The strategic geography of Nepal is more a leverage for seeking support, not a curse or blip. It must adopt proper management of its security rather than tilting to any side and acquire reasonable freedom of manoeuvre through diplomacy — the instrument of statecraft and diversification of aid, trade, investment, technology, tourism, among others, and nourish bilateral, regional and multilateral cooperation. Ideologically-oriented foreign policy often forfeits national interest and polarises domestic forces. To become effective, the nation should often manage domestic affairs without inviting outside powers.
The new government has recently expressed willingness to reinforce diplomatic code of conduct to public officials while meeting foreign diplomats and agencies.

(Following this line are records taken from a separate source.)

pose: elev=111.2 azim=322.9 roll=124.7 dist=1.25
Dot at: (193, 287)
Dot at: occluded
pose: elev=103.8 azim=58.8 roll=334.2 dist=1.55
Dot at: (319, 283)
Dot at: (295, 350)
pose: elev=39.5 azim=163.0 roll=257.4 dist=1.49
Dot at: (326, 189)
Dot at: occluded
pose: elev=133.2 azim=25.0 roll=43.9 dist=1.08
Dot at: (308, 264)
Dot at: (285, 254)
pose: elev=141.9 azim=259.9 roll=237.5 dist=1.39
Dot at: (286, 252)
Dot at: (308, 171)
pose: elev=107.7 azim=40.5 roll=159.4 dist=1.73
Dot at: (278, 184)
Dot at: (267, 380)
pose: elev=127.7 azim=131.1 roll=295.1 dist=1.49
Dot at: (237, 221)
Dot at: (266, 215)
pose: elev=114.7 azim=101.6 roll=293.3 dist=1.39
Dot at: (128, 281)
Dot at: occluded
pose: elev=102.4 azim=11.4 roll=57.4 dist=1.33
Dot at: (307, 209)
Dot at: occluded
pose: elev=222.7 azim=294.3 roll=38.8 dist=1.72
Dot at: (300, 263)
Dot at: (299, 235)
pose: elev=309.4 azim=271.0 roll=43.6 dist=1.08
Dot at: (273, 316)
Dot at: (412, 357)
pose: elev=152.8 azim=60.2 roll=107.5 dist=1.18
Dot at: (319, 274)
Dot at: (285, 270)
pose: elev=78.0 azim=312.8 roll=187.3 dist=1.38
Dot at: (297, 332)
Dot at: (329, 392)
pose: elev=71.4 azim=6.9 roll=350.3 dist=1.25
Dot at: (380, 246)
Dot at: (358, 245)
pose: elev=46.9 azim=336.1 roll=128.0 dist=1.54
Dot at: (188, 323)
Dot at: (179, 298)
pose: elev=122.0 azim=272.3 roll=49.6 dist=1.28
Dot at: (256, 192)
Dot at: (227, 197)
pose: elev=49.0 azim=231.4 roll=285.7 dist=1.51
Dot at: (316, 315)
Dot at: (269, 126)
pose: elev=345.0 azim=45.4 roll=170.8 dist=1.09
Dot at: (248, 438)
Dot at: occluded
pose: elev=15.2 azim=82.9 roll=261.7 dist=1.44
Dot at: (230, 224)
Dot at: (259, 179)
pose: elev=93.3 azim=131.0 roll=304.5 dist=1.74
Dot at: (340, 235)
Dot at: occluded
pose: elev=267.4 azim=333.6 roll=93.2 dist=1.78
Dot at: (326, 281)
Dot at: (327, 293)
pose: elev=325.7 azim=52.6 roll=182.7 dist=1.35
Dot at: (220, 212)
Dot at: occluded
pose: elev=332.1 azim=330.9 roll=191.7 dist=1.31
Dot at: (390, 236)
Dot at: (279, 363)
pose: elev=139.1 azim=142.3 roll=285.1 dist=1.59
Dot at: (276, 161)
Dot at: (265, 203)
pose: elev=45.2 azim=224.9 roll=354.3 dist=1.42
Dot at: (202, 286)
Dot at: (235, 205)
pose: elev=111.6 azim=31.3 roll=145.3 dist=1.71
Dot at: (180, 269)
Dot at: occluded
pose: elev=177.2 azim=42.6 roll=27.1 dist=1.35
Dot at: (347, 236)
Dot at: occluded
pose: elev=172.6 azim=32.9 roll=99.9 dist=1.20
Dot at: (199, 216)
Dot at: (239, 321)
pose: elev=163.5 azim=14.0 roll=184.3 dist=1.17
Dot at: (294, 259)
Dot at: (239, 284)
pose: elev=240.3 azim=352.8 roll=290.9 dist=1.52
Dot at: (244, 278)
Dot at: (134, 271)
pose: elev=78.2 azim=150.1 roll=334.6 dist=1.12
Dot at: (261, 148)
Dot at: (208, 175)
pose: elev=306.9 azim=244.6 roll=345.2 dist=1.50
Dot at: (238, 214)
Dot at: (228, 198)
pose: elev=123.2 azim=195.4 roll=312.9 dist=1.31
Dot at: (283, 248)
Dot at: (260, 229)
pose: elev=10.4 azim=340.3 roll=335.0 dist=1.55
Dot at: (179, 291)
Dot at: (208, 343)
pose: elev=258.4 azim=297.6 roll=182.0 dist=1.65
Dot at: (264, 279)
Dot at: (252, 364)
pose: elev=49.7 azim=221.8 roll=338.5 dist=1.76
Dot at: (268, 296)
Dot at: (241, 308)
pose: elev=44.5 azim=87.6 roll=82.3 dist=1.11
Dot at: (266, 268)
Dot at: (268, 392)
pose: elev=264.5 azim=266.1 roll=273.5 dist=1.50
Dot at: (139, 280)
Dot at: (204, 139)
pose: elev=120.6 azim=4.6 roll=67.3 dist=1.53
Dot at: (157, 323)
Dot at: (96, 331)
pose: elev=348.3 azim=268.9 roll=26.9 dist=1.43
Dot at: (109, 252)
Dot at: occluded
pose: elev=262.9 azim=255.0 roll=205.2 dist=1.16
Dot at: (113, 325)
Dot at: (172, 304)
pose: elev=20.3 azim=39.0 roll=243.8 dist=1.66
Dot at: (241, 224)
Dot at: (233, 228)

Its 21-point common minimum programme and near total consensus to Prime Minister’s vote of confidence in the parliament indicate a fresh realisation for nation building and encourage “make in Nepal,” aiming to build the national economy, inject a feeling of change in the life of people through good governance and assert non-aligned foreign policy. It may offer the government an opportunity to settle rival security initiatives.
Restoration of the celebration of the birthday of the unifier of the nation, Prithvi Narayan Shah, is another symbolic gesture of becoming sensitive to national identity. Its leaders have learned the hard way the cost of collective amnesia about history, language, culture and spirituality having bearing on national security. Nepal should seek assistance from many regional and international institutions to diversify its dependence, create a sphere of interdependence and harness the strength of neighbours and friendly powers as a source of security, stability and progress without getting trapped its security policy among them.
(Former Reader at the Department of Political Science, TU, Dahal writes on political and social issues.)